Les États-Unis ont permis au pétrolier de pavillon russe d'arriver au port de Matanzas le 31 mars, mettant fin à des mois de blocus pétrolier, mais ont précisé que l'autorisation était liée à des raisons humanitaires et n'impliquait pas un changement de politique ; les futures autorisations seraient évaluées au cas par cas.
Cuba produit moins d'un tiers du pétrole qu'elle consomme — environ 40 000 barils par jour face à une demande comprise entre 90 000 et 110 000 — et dépend presque entièrement des importations pour soutenir son économie et son réseau électrique.
Le pétrole représente 87 % de la consommation énergétique totale de l'île, très au-dessus de la moyenne régionale de 54 %, ainsi que de ses voisins la Jamaïque (75 %) et la République dominicaine (61 %), qui ont réussi à diversifier leur matrice énergétique ces dernières décennies.
Les centrales thermiques cubaines, qui fonctionnent au fioul et au diesel, consomment le double de combustible que tous les autres secteurs réunis, ce qui transforme toute pénurie de brut en une coupure de courant immédiate pour les 10 millions d'habitants de l'île.
La crise s'est aggravée de manière abrupte le 3 janvier 2026, lorsque des forces de l'armée des États-Unis ont capturé le président vénézuélien Nicolás Maduro, interrompant le flux de pétrole que le Venezuela avait maintenu pendant plus de 20 ans en échange de services médicaux et de sécurité, sans paiement en espèces.
Le dernier envoi vénézuélien est arrivé en décembre 2025; celui du Mexique, environ une semaine après la capture de Maduro; et en février, seul un petit chargement est arrivé de Jamaïque.
Dans la première semaine d'avril, le déficit de production électrique dépassait les 1 900 mégawatts, avec une disponibilité de seulement 1 205 mégawatts face à une demande de 3 020 mégawatts.
La plupart des Cubains, y compris les résidents de La Havane, souffraient de 16 heures ou plus de coupures de courant chaque jour, même avant le premier effondrement total du réseau électrique.
En mars, les Havanais faisaient la queue pour obtenir de l'eau des camions-citernes : l'entreprise d'État Aguas de La Habana a confirmé que les horaires de pompage avaient été interrompus en raison d'une panne d'électricité.
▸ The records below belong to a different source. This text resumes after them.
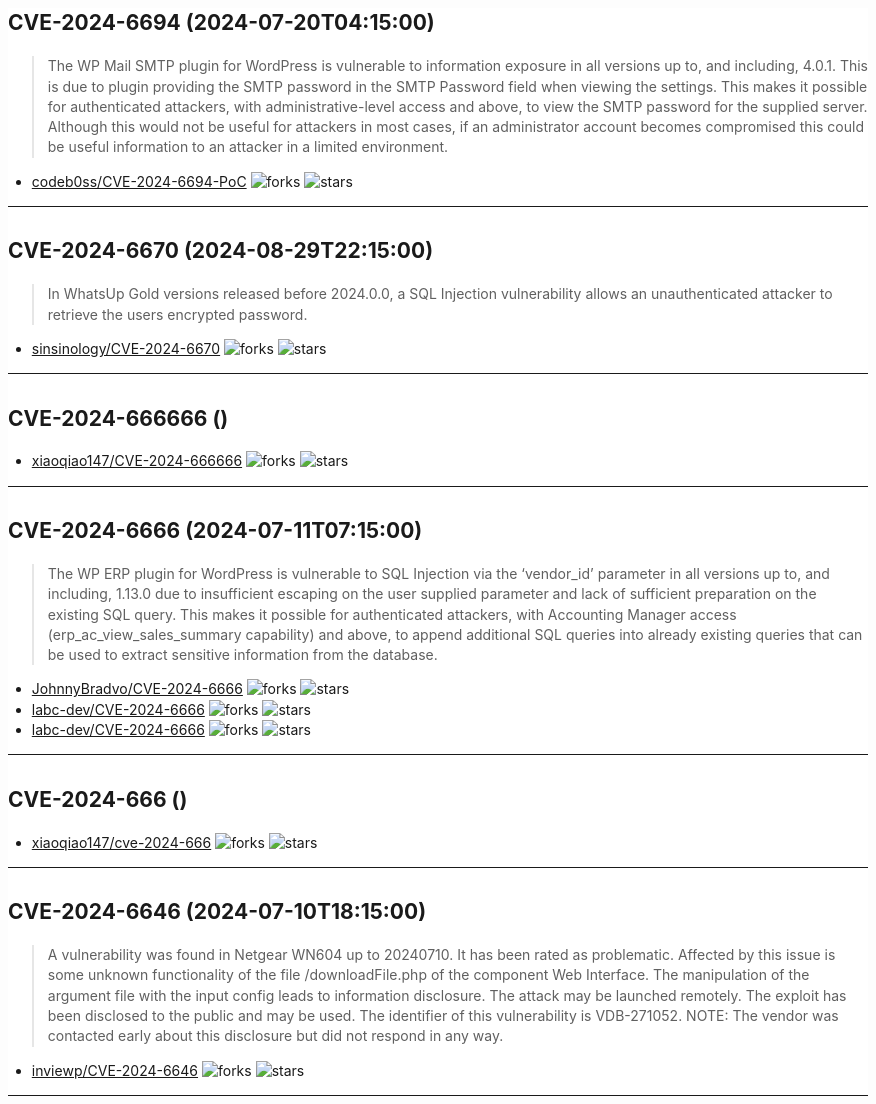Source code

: ## CVE-2024-6694 (2024-07-20T04:15:00)
> The WP Mail SMTP plugin for WordPress is vulnerable to information exposure in all versions up to, and including, 4.0.1. This is due to plugin providing the SMTP password in the SMTP Password field when viewing the settings. This makes it possible for authenticated attackers, with administrative-level access and above, to view the SMTP password for the supplied server. Although this would not be useful for attackers in most cases, if an administrator account becomes compromised this could be useful information to an attacker in a limited environment.
- [codeb0ss/CVE-2024-6694-PoC](https://github.com/codeb0ss/CVE-2024-6694-PoC)	<img alt="forks" src="https://img.shields.io/github/forks/codeb0ss/CVE-2024-6694-PoC">	<img alt="stars" src="https://img.shields.io/github/stars/codeb0ss/CVE-2024-6694-PoC">

---
## CVE-2024-6670 (2024-08-29T22:15:00)
> In WhatsUp Gold versions released before 2024.0.0, a SQL Injection vulnerability allows an unauthenticated attacker to retrieve the users encrypted password.
- [sinsinology/CVE-2024-6670](https://github.com/sinsinology/CVE-2024-6670)	<img alt="forks" src="https://img.shields.io/github/forks/sinsinology/CVE-2024-6670">	<img alt="stars" src="https://img.shields.io/github/stars/sinsinology/CVE-2024-6670">

---
## CVE-2024-666666 ()
> 
- [xiaoqiao147/CVE-2024-666666](https://github.com/xiaoqiao147/CVE-2024-666666)	<img alt="forks" src="https://img.shields.io/github/forks/xiaoqiao147/CVE-2024-666666">	<img alt="stars" src="https://img.shields.io/github/stars/xiaoqiao147/CVE-2024-666666">

---
## CVE-2024-6666 (2024-07-11T07:15:00)
> The WP ERP plugin for WordPress is vulnerable to SQL Injection via the ‘vendor_id’ parameter in all versions up to, and including, 1.13.0 due to insufficient escaping on the user supplied parameter and lack of sufficient preparation on the existing SQL query.  This makes it possible for authenticated attackers, with Accounting Manager access (erp_ac_view_sales_summary capability) and above, to append additional SQL queries into already existing queries that can be used to extract sensitive information from the database.
- [JohnnyBradvo/CVE-2024-6666](https://github.com/JohnnyBradvo/CVE-2024-6666)	<img alt="forks" src="https://img.shields.io/github/forks/JohnnyBradvo/CVE-2024-6666">	<img alt="stars" src="https://img.shields.io/github/stars/JohnnyBradvo/CVE-2024-6666">
- [labc-dev/CVE-2024-6666](https://github.com/labc-dev/CVE-2024-6666)	<img alt="forks" src="https://img.shields.io/github/forks/labc-dev/CVE-2024-6666">	<img alt="stars" src="https://img.shields.io/github/stars/labc-dev/CVE-2024-6666">
- [labc-dev/CVE-2024-6666](https://github.com/labc-dev/CVE-2024-6666)	<img alt="forks" src="https://img.shields.io/github/forks/labc-dev/CVE-2024-6666">	<img alt="stars" src="https://img.shields.io/github/stars/labc-dev/CVE-2024-6666">

---
## CVE-2024-666 ()
> 
- [xiaoqiao147/cve-2024-666](https://github.com/xiaoqiao147/cve-2024-666)	<img alt="forks" src="https://img.shields.io/github/forks/xiaoqiao147/cve-2024-666">	<img alt="stars" src="https://img.shields.io/github/stars/xiaoqiao147/cve-2024-666">

---
## CVE-2024-6646 (2024-07-10T18:15:00)
> A vulnerability was found in Netgear WN604 up to 20240710. It has been rated as problematic. Affected by this issue is some unknown functionality of the file /downloadFile.php of the component Web Interface. The manipulation of the argument file with the input config leads to information disclosure. The attack may be launched remotely. The exploit has been disclosed to the public and may be used. The identifier of this vulnerability is VDB-271052. NOTE: The vendor was contacted early about this disclosure but did not respond in any way.
- [inviewp/CVE-2024-6646](https://github.com/inviewp/CVE-2024-6646)	<img alt="forks" src="https://img.shields.io/github/forks/inviewp/CVE-2024-6646">	<img alt="stars" src="https://img.shields.io/github/stars/inviewp/CVE-2024-6646">

---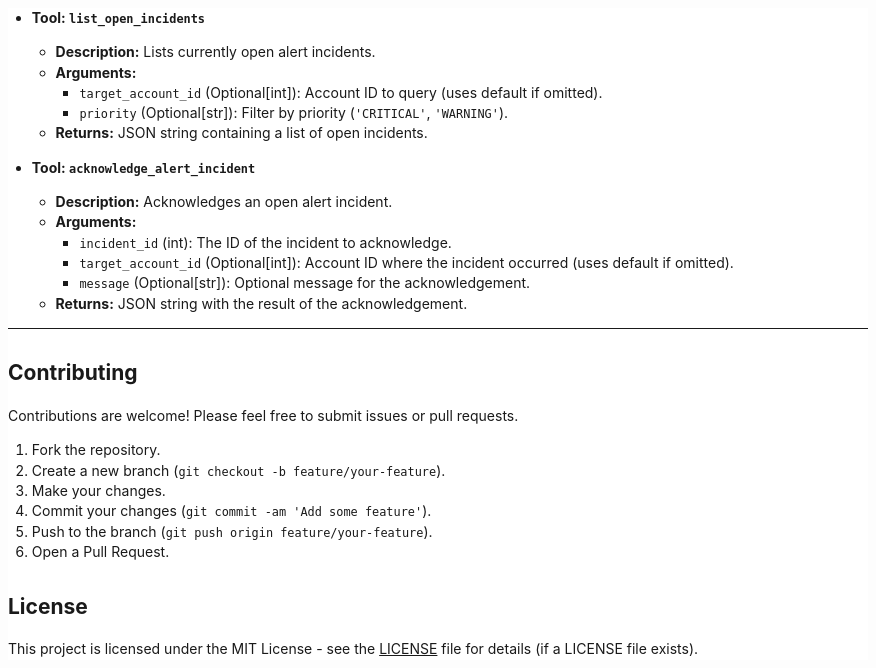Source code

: *   **Tool: `list_open_incidents`**
    *   **Description:** Lists currently open alert incidents.
    *   **Arguments:**
        *   `target_account_id` (Optional[int]): Account ID to query (uses default if omitted).
        *   `priority` (Optional[str]): Filter by priority (`'CRITICAL'`, `'WARNING'`).
    *   **Returns:** JSON string containing a list of open incidents.

*   **Tool: `acknowledge_alert_incident`**
    *   **Description:** Acknowledges an open alert incident.
    *   **Arguments:**
        *   `incident_id` (int): The ID of the incident to acknowledge.
        *   `target_account_id` (Optional[int]): Account ID where the incident occurred (uses default if omitted).
        *   `message` (Optional[str]): Optional message for the acknowledgement.
    *   **Returns:** JSON string with the result of the acknowledgement.

---

## Contributing

Contributions are welcome! Please feel free to submit issues or pull requests.

1.  Fork the repository.
2.  Create a new branch (`git checkout -b feature/your-feature`).
3.  Make your changes.
4.  Commit your changes (`git commit -am 'Add some feature'`).
5.  Push to the branch (`git push origin feature/your-feature`).
6.  Open a Pull Request.

## License

This project is licensed under the MIT License - see the [LICENSE](LICENSE) file for details (if a LICENSE file exists).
Les autorités sanitaires cubaines ont alerté sur le risque de mortalité pour les patients atteints de cancer, notamment les enfants, tandis que le directeur de l'Organisation mondiale de la santé a averti le 25 mars sur le danger pour les patients urgents, y compris les femmes enceintes.
Le 14 mars, des manifestants à Morón (Ciego de Ávila) ont attaqué le siège municipal du Parti communiste, ont mis le feu à des meubles et ont crié "¡Libertad!"